───── Dataset records ─────
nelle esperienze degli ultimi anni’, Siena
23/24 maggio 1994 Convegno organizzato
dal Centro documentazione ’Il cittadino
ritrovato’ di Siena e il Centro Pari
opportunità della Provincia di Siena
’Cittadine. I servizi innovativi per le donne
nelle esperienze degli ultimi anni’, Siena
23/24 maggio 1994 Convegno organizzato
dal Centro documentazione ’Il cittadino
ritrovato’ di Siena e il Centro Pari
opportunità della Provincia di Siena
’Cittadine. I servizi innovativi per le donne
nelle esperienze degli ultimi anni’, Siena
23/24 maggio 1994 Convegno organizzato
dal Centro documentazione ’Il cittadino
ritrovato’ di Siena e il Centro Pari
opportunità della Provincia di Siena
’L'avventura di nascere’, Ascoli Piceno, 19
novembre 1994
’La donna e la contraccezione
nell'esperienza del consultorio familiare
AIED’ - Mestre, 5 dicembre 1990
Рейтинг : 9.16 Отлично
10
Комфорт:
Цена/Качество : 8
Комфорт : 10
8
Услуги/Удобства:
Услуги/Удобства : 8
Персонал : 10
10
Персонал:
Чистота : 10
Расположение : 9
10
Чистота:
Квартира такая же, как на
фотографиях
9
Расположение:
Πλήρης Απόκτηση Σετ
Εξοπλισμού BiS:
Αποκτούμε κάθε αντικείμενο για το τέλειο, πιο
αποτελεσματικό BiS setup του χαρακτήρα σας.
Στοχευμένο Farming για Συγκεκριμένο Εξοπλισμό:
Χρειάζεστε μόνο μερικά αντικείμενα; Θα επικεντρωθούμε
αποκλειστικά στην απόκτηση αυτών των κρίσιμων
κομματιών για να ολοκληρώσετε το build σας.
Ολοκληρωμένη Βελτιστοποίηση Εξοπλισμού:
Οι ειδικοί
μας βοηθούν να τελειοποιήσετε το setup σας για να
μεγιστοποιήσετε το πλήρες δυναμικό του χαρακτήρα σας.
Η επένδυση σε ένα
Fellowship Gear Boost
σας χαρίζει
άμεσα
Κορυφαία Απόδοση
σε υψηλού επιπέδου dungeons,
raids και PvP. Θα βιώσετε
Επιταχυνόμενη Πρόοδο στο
─────
───── Dataset records ─────
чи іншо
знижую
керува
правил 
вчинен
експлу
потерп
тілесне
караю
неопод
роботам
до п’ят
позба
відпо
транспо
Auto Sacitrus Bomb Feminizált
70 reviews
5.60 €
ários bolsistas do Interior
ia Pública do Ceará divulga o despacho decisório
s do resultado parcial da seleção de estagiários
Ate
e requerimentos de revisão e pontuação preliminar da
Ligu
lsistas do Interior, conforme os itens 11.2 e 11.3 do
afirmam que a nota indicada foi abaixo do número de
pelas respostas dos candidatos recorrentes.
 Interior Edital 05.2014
─────
───── Dataset records ─────
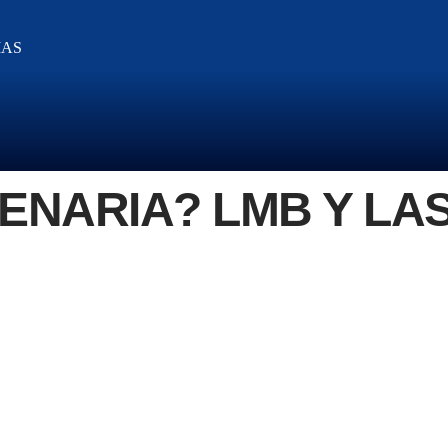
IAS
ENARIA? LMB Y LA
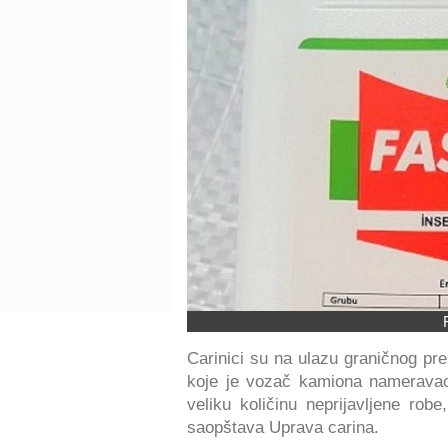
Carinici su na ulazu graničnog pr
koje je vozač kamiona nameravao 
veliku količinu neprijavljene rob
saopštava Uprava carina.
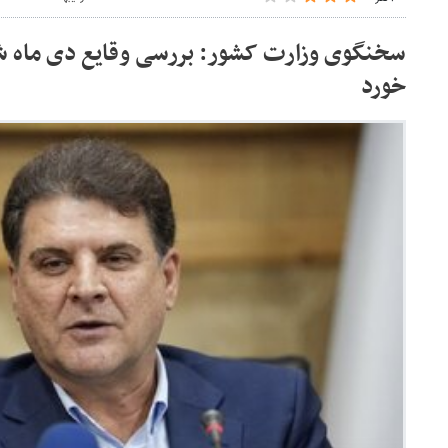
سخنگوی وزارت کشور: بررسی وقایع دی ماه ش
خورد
─────
▶ **Task item**:
Starting at the line that contains "Рейтинг : 9.16 Отлично" and stopping after the line that contains "αποκλειστικά στην απόκτηση αυτών των κρίσιμων", write out every line exactly as it appears above, and no other line.

▶ **Response**:
Рейтинг : 9.16 Отлично
10
Комфорт:
Цена/Качество : 8
Комфорт : 10
8
Услуги/Удобства:
Услуги/Удобства : 8
Персонал : 10
10
Персонал:
Чистота : 10
Расположение : 9
10
Чистота:
Квартира такая же, как на
фотографиях
9
Расположение:
Πλήρης Απόκτηση Σετ
Εξοπλισμού BiS:
Αποκτούμε κάθε αντικείμενο για το τέλειο, πιο
αποτελεσματικό BiS setup του χαρακτήρα σας.
Στοχευμένο Farming για Συγκεκριμένο Εξοπλισμό:
Χρειάζεστε μόνο μερικά αντικείμενα; Θα επικεντρωθούμε
αποκλειστικά στην απόκτηση αυτών των κρίσιμων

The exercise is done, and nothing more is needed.